In Dune, Duke Leto Atreides and his family (son Paul and concubine Lady Jessica) move to the desert planet of Arrakis, having been granted control of the planet by the Emperor – an opportunity that the Duke suspects is a trap, but one that can’t be refused.
Arrakis has little to offer – it is inhospitable and desolate – except that it is the only source of “spice” – a drug that is used throughout the empire, and therefore the posting is a lucrative one.
He who controls the spice controls the universe.
When the anticipated betrayal comes, Paul and Lady Jessica manage to escape, and are taken in by the “Fremen” – the native inhabitants of Arrakis, and from there Paul plans his revenge, the design and execution of which comprises the remainder of the novel.
Dune was first published in 1965, and is the most successful science fiction novel of all time.
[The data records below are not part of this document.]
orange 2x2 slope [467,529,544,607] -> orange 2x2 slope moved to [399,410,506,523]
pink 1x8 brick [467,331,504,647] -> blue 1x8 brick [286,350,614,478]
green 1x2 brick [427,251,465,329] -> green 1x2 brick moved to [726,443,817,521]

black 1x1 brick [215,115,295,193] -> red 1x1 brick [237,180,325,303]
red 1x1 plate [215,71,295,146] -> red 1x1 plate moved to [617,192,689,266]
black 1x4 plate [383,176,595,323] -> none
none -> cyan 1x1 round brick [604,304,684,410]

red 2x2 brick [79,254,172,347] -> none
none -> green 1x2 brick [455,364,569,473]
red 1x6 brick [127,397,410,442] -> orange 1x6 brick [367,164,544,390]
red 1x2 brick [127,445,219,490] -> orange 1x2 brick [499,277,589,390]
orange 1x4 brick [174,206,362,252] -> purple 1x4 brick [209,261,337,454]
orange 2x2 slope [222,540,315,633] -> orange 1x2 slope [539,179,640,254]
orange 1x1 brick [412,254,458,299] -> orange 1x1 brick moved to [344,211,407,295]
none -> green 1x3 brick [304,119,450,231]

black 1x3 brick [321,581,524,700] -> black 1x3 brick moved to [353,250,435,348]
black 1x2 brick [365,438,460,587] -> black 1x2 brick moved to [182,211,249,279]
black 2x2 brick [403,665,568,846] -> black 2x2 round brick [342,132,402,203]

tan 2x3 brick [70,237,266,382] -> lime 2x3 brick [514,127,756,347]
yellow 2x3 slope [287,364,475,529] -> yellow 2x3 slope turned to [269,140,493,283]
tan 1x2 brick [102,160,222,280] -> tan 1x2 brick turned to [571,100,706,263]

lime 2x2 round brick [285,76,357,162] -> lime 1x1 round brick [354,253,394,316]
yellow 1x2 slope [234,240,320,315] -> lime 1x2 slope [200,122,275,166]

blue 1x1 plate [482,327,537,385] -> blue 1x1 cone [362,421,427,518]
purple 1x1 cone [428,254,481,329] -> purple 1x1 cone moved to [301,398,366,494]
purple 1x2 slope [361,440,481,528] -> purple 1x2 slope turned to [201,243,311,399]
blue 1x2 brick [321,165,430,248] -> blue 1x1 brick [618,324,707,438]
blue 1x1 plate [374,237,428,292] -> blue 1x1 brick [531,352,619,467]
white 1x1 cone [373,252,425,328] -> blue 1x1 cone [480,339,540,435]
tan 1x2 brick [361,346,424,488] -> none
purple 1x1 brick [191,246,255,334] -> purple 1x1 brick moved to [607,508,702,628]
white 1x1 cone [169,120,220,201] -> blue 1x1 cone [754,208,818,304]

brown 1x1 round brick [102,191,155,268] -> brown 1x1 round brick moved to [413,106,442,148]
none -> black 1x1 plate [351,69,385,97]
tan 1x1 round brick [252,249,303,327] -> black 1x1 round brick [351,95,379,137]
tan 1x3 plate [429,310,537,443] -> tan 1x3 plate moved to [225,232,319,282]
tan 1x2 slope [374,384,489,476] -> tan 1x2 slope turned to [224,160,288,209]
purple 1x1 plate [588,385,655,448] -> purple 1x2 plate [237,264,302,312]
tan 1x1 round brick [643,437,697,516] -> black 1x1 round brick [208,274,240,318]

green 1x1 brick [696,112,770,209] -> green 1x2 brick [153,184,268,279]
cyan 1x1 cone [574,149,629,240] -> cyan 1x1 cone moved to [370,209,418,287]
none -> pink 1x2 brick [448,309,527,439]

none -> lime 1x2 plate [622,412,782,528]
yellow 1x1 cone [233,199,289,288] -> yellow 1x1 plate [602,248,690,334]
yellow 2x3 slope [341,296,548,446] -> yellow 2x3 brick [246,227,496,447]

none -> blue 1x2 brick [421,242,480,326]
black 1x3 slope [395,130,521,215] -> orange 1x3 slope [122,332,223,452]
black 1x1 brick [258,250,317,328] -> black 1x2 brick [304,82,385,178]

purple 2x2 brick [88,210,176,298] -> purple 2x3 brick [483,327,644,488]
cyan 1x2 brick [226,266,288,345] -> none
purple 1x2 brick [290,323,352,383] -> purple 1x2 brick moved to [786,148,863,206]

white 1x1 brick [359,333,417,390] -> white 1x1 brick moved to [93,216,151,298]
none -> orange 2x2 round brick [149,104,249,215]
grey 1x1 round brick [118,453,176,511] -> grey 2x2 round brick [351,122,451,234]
To commemorate the 50th anniversary, various new editions have been published, including a stunning illustrated volume from the Folio Society.
I’ve not read Dune before. I had (erroneously, as it turns out) assumed that it’s what I think of as “hard sci fi” which I often struggle to follow and usually don’t get on with. How wrong I was! Dune is the perfect blend of science fiction and fantasy. For example, there is space travel, but the technology that enables this isn’t detailed at all, it’s just something that is possible. And life on Arrakis seems relatively basic, despite the technological advancements in the universe. Essentially, it comes across as an epic adventure that just happens to be set in a technologically advanced environment.
Being a desert planet, water is a precious commodity, and I thought that the ways in which water was used throughout the novel were extremely clever, and I could easily believe that these uses could be true of desert cultures historically, if not today. For example, throwing water on the ground (thereby wasting it) is considered to be indicative of wealth, in that you have enough of it to spare that you can throw it away. And spitting, using even a tiny bit of the body’s moisture, is taken as a significant mark of respect.
Given when it was written, I had some initial concerns about the treatment of women within the novel, given that females can come off badly in (science) fiction. Whilst I can’t honestly say that there is a fair gender divide – there is a clear overruling patriarchy – women are certainly not portrayed purely as damsels in distress or merely present for the purposes of reproduction. Whilst the women may not lead overtly, they are certainly influential in the Empire, and do hold power – more so than I expected. Lady Jessica herself is one of the Bene Gesserit, a female-orientated political force – consider them an all-female group of Jedis and you won’t be far wrong. This was pleasantly surprising to me – not perfect, but more balanced than I had expected.
Being written in the sixties, there are “real world” political overtones to consider. On one side, we have the Atreides who are portrayed as being very noble – the good guys, if you will. The names “Paul” and “Jessica” to me sound quite Western. Against this, you have the extremely Russian sounding “Vladimir Harkonnen” as the Duke’s opposite, and who also happens to be gay and is portrayed as being quite a depraved character. I thought that this was extremely unsubtle, and I wonder how this was received when it was first published, given the tensions between East and West, and views on homosexuality at the time.
So, having avoided it for ages, it turns out that I really enjoyed Dune! I don’t know what influences George R. R. Martin states for A Song of Ice and Fire, but I’d be surprised if Dune isn’t among them – there is a comparable level of treachery and scheming within the novel. It’s big and bold and incredibly complex, and I loved it, and I’m slightly ashamed that it’s taken me this long to read it.